Railway line in South Korea

Gwacheon Line is a metropolitan rail line operated by Korail in Gyeonggi Province, South Korea. All trains is operated as a through service into Seoul Metro's Line 4 and Ansan Line on the other end.

From January 15, 1993, to March 31, 1994, the Seoul Metropolitan Subway Line 1 operated through the Ansan Line, and since the opening of all sections on April 1, 1994, it has been operated as a part of the Metropolitan Subway Line 4.

== Stations ==

| Station Number | Station Name English | Station Name Hangul | Station Name Hanja | Transfer | Location |  |
↑ Through-services to/from Oido via Ansan Line ↑
| 443 | Geumjeong | 금정 | 衿井 |  | Gunpo, Gyeonggi |
| 442 | Beomgye | 범계 |  |  | Anyang Dongan, Gyeonggi |
| 441 | Pyeongchon | 평촌 | 坪村 |  |
| 440 | Indeogwon | 인덕원 | 仁德院 | (2026) Indeogwon–Dongtan Line (2026) |
| TBD | Gwacheon Bio Information Technology Zone (2027) | 과천지식정보단지 | 果川知識情報團地驛 |  | Gwacheon, Gyeonggi |
| 439 | Government Complex Gwacheon | 정부과천청사 | 政府果川廳舍 |  |
| 438 | Gwacheon | 과천 | 果川 |  |
| 437 | Seoul Grand Park | 대공원 | 大公園 |  |
| 436 | Seoul Racecourse Park | 경마공원 | 競馬公園 |  |
| 435 | Seonbawi | 선바위 |  |  |
| 434 | Namtaeryeong | 남태령 | 南泰嶺 |  | Seocho District, Seoul |
↓ Through-services to/from Danggogae via Seoul Subway Line 4 ↓

==Future==
As a transportation measure for Gwacheon Information Town Station, a residential and industrial complex being built in the Galhyeon-dong area of Gwacheon-si, a new station is being built between Indeokwon and Gwacheon Government Complex, with the goal of opening in 2027. In addition, it is said that they are pushing forward with the installation of an evacuation track at Gwacheon Government Complex Station and Daegongwon Station as part of the promotion of the Line 4 express extension.

== Criticisms ==

=== Noise and frequent operation delays ===
The Gwacheon Line, along with the Bundang Line which was completed around the same time, was given the nickname of "Noise Line" due to the inappropriate design of the concrete finish in their tunnels.
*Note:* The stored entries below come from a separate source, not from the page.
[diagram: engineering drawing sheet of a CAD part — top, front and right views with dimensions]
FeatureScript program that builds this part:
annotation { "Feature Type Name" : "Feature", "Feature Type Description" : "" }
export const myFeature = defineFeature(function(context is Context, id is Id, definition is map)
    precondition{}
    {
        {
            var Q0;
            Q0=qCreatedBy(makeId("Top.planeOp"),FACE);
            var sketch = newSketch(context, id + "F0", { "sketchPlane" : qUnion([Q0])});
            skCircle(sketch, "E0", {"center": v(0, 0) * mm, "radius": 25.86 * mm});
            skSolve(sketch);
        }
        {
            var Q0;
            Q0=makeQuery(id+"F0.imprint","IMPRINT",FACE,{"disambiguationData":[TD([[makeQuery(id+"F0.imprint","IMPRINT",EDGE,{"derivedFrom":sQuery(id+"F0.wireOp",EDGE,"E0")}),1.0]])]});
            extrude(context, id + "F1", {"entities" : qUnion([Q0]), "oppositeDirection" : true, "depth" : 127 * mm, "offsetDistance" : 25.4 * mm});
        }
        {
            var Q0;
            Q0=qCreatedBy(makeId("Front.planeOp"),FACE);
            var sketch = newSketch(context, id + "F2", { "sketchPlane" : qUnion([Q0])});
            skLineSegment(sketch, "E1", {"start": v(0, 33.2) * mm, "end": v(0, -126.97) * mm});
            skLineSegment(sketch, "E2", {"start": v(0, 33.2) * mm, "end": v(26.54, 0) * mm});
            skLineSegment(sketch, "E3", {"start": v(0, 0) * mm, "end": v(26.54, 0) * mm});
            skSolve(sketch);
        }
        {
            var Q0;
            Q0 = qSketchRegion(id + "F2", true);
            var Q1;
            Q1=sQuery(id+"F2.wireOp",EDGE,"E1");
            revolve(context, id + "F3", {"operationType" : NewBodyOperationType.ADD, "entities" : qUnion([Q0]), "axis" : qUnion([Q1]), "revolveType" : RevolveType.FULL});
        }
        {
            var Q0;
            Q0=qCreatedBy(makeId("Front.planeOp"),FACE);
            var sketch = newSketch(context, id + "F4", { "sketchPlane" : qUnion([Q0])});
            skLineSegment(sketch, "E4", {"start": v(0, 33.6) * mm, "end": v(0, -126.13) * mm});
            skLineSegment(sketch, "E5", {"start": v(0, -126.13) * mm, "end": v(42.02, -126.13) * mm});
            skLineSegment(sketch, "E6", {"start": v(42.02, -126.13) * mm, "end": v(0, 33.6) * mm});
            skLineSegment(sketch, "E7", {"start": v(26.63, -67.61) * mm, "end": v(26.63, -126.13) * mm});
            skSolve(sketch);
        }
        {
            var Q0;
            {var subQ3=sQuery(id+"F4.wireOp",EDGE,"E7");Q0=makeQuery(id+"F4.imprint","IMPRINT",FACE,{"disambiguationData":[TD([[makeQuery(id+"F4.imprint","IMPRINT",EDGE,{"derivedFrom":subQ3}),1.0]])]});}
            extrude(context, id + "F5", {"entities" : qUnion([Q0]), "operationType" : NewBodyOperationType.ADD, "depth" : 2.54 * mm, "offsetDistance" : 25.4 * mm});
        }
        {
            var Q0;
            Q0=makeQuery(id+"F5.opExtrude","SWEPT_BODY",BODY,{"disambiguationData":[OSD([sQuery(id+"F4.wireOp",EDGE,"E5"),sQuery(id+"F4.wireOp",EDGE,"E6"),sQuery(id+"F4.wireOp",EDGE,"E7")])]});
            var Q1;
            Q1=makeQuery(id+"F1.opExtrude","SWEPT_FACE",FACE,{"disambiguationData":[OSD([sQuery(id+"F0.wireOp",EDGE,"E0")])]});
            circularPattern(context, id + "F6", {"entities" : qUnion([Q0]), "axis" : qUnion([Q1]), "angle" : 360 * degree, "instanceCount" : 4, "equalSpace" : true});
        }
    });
Before passenger use of the line commenced, the Seoul Metro Corporation ran a series of test runs on the Gwacheon and Ansan Lines, but they led to a series of operation delays due to reasons such as confusing the change in electric current that occurs in the rest of Line 4. Furthermore, the new trains that were deployed for the opening of the Gwacheon Line, the Korail Class 341000 and the Seoul Metro 4000 series, used VVVF inverters instead of the chopper controls that were used until that point, which meant that a sufficient period of test runs was needed. However, the trains were put into service without enough test runs, unbeknownst that there was an issue with the new trains' circuitry. The Korail Class 341000 trains ended up causing 15 incidents within the first 6 days of operation, and the Seoul Metro 4000 series trains also caused 3 incidents within the first month of operation. Due to the frequency of the incidents, Korail (then the Railroad Administration Bureau) stopped the operation of some trains while their faulty parts were replaced, and the Seoul Metro Corporation also replaced faulty parts on 3 of their trains.